My previous comment wasn't really a reflection of how I thought. I take issue with not being able to distinguish joy from pain. I feel that is simply not so, that they are wildly separable, and that if one is having trouble separating the two feelings, then there is a problem. But I feel that the poet uses this feeling well, the agony of vastness. Is the pleasure in being small in such a wilderness, the terror of insignificance? Is the pleasure in just being alive, being alive to feel overwhelmed?

conniewonnie13 said...

Thanks for sharing your thoughts on this poem CM. I heartily appreciate your perspective and the way you call out the 'agony of vastness' represented in the poem. Although, I do believe that sometimes the place where joy and pain overlap is a gray area and sometimes quite difficult to see distinctly where one ends and the other begins...

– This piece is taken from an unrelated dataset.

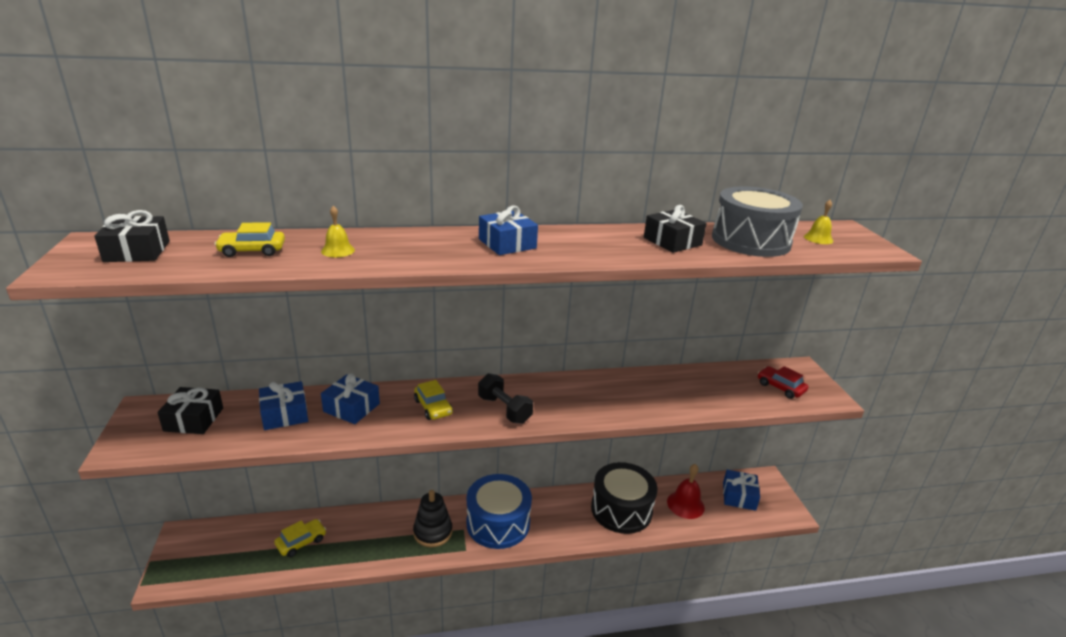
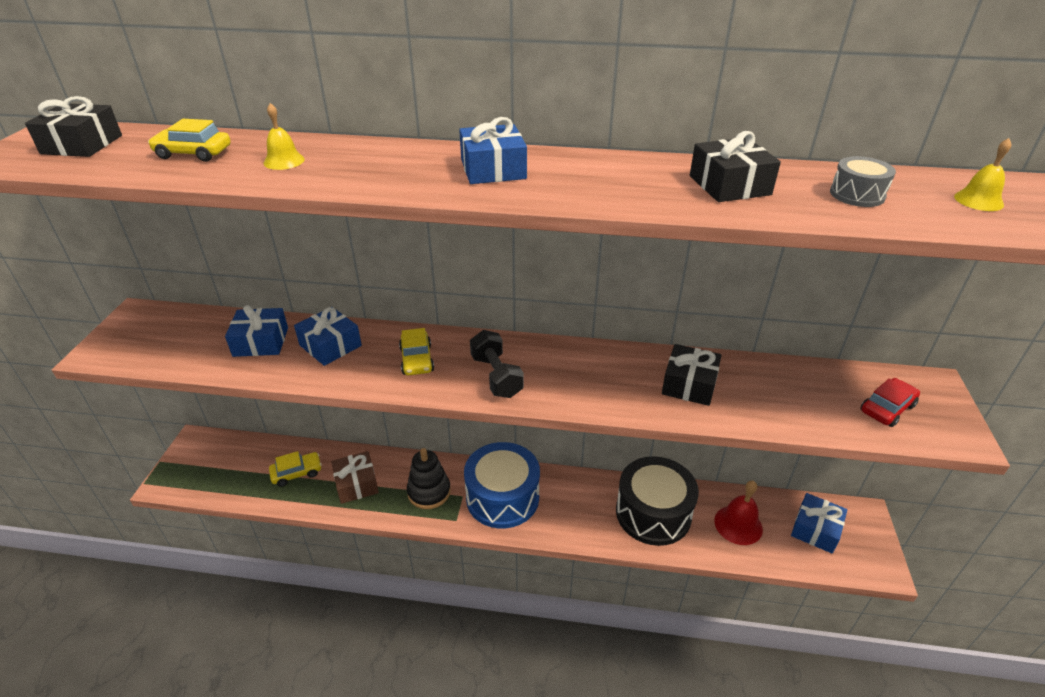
camera: 20 degrees right, 10 degrees up
(194, 419) = (174, 333): black gift -> black gift (689, 384)
(363, 539) = (356, 484): none -> brown gift
(750, 241) = (857, 195): grey drum -> grey drum, size x0.44
(780, 387) = (887, 408): red car -> red car turned 75 degrees clockwise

It's sort of how I see the creative in science and mathematics in fine arts; at some point all of it merges into an infinite, whole experience with much overlap and new definitions. Profound feelings cease to be 'good' or 'bad' and are necessarily indistinguishable from 'other' feelings simply because it its all so huge. This is what I love about John Denver's Sunshine On My Shoulders.

In my experience joy breaks into grief quite easily, sort of like mixing yellow and blue to make green. They are still two colors but once mixed become a new aspect. Birth is like this too. Big pain is big joy mixed.

Big joy can feel like grief and vs versa... though I happily and ecstatically fling myself through the heather on a beautiful sunshiney day, I know it is a fleeting happiness. The most profound joys always pass, the living is always touched by the shadow of death.

I think the way a person negotiates this is part of the great work of life on Earth.

It's a complex poem to be sure, open for many interpretations. I think you put it beautifully when you ask if the pleasure in being small is such a wilderness... I have to say yes. Yes, for me it is.